Review | Solo Leveling: Arise Overdrive – Não promete nada… E entrega menos que isso

0
Review | Solo Leveling: Arise Overdrive - Não promete nada... E entrega menos que isso
Imagem: Netmarble Neo

Jogos baseados em animes e mangás, ou webtoon nesse caso, costumam carregar uma expectativa curiosa: às vezes conseguem superar a obra original, outras vezes tropeçam justamente por depender demais dela. No caso de Solo Leveling: Arise Overdrive, lançado em 24 de novembro de 2025, o jogo até tenta se apresentar como uma versão mais robusta da experiência mobile, mas acaba esbarrando nos mesmos limites narrativos e estruturais que já acompanham a franquia desde o início.

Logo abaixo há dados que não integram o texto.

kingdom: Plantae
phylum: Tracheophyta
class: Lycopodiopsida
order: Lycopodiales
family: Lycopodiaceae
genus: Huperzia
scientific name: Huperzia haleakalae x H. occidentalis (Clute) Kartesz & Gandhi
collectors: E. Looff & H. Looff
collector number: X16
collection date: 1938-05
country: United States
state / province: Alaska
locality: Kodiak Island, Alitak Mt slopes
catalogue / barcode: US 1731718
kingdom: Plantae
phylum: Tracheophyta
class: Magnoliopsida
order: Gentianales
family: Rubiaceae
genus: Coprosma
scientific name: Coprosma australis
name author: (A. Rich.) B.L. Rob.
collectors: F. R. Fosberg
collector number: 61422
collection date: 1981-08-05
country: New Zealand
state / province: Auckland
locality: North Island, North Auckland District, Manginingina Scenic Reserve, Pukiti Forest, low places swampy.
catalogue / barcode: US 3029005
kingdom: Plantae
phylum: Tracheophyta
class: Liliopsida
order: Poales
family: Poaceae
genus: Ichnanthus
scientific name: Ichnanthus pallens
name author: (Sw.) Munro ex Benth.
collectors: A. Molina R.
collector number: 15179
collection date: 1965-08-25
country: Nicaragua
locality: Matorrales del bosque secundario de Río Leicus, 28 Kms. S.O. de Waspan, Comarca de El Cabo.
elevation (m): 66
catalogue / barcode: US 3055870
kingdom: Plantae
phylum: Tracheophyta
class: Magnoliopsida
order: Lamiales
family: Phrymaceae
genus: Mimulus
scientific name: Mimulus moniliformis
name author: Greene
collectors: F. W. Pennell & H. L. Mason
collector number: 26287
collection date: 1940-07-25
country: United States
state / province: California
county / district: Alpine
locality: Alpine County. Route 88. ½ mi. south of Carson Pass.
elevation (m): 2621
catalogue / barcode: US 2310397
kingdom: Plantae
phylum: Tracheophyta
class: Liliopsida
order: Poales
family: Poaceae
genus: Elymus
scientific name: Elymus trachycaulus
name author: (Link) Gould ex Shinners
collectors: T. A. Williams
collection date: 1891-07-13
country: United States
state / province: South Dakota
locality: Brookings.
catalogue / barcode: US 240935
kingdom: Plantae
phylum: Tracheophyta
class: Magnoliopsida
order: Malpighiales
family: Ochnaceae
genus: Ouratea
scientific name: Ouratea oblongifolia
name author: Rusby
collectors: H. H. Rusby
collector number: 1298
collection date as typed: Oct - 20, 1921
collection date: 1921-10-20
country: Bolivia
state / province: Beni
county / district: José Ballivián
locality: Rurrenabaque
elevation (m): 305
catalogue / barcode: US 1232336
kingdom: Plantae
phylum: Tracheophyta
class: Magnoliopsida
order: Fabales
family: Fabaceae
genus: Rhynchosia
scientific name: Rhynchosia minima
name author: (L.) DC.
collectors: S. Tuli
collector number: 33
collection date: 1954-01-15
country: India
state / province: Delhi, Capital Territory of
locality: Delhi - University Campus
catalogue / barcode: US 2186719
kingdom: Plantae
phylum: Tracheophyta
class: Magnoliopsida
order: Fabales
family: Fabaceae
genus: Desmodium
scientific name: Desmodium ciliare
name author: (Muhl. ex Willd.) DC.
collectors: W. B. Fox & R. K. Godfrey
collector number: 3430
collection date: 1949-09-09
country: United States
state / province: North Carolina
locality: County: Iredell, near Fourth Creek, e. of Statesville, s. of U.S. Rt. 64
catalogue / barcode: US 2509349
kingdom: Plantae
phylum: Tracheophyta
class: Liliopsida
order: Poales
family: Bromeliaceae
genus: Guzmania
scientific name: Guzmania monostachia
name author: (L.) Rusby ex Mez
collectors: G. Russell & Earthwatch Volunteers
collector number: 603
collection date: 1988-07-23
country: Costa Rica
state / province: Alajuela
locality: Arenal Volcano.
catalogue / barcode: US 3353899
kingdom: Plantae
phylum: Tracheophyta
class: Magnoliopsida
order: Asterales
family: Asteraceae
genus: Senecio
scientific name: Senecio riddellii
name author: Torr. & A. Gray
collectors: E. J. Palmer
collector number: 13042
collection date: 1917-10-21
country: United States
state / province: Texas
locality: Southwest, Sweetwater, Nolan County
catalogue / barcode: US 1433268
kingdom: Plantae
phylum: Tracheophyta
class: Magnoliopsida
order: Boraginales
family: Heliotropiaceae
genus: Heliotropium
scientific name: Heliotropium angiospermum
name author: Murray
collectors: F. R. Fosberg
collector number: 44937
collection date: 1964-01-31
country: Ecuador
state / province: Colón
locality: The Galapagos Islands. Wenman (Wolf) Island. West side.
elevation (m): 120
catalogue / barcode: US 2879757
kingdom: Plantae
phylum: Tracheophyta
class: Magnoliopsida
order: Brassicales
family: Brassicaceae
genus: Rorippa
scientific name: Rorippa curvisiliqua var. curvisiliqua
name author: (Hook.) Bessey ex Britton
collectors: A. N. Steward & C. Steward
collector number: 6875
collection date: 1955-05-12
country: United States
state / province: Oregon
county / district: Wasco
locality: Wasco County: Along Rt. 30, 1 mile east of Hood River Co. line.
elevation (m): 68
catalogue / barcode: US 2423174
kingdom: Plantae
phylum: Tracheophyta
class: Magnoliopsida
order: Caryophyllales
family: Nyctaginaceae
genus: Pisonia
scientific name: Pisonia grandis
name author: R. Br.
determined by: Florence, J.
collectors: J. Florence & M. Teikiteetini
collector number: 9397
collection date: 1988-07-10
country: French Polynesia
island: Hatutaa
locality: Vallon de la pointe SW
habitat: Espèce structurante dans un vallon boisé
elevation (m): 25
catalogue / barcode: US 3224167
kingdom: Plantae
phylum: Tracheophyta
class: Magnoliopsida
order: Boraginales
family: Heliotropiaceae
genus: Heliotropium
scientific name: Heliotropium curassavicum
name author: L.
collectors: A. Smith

A adaptação segue fielmente os acontecimentos da webtoon Solo Leveling, apresentando um mundo onde portais interdimensionais surgem aleatoriamente, liberando masmorras cheias de monstros e recompensas. Caçadores humanos entram nesses locais para coletar recursos valiosos, em um sistema que funciona quase como um emprego, arriscado, repetitivo e altamente exploratório. O conceito é funcional, mas dificilmente surpreende.

A história acompanha Sung Jin-woo, o famoso “caçador mais fraco da humanidade”, cuja motivação inicial é simples e até interessante: sustentar a família e o tratamento médico da mãe. Após um incidente em uma masmorra dupla, ele recebe acesso ao misterioso Sistema, que permite evoluir sozinho, quebrando as regras do mundo. Essa virada, embora eficiente como ponto de partida, rapidamente se torna previsível e pouco profunda conforme a narrativa avança.

Solo Leveling: Arise Overdrive é, essencialmente, uma versão expandida de Solo Leveling: ARISE, lançado para dispositivos móveis. A retirada de mecânicas como gacha e auto battle é positiva, assim como os ajustes gráficos e de controle. No PC e Xbox Series, o jogo roda melhor, tem visual mais limpo e introduz mecânicas como parry no combate. Ainda assim, essas melhorias não chegam a transformar a experiência em algo realmente marcante, apenas tornam o jogo mais “correto”.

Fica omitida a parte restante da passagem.